By then, Bradley's New Hampshire lead was gone. He was down by 6 points with a week to go. Both candidates campaigned hard and well in New Hampshire in that last week, and Bradley closed the gap but came up 4 points short. He tried to claim a symbolic victory, but his words were drowned out by John McCain's 19-point defeat of Bush. For the next month, the McCain-Bush dogfight would command the country's attention. Bradley and Gore disappeared from view--and the invisibility meant Bradley had no chance to get back in the game.
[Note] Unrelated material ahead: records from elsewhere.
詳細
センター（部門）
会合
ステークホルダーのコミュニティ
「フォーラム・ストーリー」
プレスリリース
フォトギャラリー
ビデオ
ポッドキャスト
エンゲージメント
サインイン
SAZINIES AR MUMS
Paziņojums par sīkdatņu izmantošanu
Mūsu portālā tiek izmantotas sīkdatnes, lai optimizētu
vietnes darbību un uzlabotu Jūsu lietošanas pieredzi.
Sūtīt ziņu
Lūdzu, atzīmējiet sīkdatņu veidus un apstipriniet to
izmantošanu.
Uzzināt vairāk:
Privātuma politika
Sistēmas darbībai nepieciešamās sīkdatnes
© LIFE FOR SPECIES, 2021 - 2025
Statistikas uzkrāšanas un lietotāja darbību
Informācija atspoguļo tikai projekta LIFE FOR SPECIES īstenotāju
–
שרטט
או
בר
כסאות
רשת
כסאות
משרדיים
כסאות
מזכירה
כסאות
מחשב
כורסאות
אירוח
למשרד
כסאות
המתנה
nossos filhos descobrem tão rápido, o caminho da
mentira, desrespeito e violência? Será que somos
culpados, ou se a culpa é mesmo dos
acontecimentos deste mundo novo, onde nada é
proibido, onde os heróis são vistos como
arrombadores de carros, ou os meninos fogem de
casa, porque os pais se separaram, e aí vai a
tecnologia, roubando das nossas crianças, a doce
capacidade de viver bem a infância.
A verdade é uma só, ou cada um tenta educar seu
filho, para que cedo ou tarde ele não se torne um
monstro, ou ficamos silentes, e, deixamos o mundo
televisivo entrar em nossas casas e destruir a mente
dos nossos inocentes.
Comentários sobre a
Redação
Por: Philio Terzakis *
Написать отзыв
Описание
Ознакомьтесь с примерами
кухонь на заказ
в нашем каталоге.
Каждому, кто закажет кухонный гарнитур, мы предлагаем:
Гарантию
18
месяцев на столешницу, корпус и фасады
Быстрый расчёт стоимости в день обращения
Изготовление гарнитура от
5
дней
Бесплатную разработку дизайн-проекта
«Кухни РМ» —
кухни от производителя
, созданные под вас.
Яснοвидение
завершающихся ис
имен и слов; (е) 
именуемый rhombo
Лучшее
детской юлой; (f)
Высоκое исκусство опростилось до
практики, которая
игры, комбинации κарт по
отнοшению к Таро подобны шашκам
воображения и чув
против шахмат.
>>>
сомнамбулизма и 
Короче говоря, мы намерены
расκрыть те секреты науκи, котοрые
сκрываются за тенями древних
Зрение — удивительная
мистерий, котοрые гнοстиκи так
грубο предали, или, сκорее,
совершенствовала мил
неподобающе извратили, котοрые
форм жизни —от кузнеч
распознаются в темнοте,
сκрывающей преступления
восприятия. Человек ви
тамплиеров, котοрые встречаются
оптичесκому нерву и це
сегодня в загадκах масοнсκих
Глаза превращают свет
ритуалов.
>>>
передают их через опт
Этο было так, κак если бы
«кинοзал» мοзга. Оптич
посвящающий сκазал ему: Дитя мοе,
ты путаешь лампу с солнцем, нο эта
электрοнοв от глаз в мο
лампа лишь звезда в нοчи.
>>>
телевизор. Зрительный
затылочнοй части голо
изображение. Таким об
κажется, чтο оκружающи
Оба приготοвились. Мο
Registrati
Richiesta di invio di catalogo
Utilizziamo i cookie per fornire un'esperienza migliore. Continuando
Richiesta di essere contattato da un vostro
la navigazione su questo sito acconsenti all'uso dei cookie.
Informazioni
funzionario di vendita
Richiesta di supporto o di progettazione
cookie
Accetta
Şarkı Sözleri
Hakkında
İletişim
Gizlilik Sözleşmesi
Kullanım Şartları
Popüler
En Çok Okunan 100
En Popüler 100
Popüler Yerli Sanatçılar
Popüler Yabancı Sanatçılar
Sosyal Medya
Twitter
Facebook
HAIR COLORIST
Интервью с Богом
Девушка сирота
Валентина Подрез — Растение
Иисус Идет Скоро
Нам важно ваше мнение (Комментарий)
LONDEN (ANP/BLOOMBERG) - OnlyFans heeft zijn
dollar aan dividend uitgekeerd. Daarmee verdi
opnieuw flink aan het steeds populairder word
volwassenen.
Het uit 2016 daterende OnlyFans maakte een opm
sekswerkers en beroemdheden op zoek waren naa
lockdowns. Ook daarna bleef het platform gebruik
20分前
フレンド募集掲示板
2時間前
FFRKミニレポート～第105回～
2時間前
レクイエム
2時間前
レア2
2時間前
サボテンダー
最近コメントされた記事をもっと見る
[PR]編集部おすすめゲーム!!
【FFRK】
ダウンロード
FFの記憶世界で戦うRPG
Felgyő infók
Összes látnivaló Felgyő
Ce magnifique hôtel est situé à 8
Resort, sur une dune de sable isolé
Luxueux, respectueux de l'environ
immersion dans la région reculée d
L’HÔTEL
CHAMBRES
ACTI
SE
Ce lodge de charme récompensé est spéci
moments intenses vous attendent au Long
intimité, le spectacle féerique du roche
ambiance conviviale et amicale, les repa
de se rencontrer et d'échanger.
Bradley made one last attempt to catch a wave, scrambling his schedule and putting six futile days into the nonbinding Feb. 29 Washington State primary. He also stepped up his attacks on Gore, but they seemed too little, too late and more than a bit hypocritical. The candidate who'd promised big ideas was now rooting around in the Congressional Record looking for 20-year-old votes to prove Gore had been a "conservative Democrat." Of course he found them--Gore's early opposition to federal funding for abortion and his pro-gun record in the House--but Gore had so clearly evolved since those days that voters seemed untroubled by the news. Gore (unlike Bush) had managed to make it through the primary season without straying too far from the center. And now Gore will be more than happy to tuck the "conservative Democrat" label under his belt and carry it with him into the fall, when it will be a handy way to parry G.O.P charges that he's a screaming liberal. In the end, even Bradley's attacks turned out to be one more gift to Gore.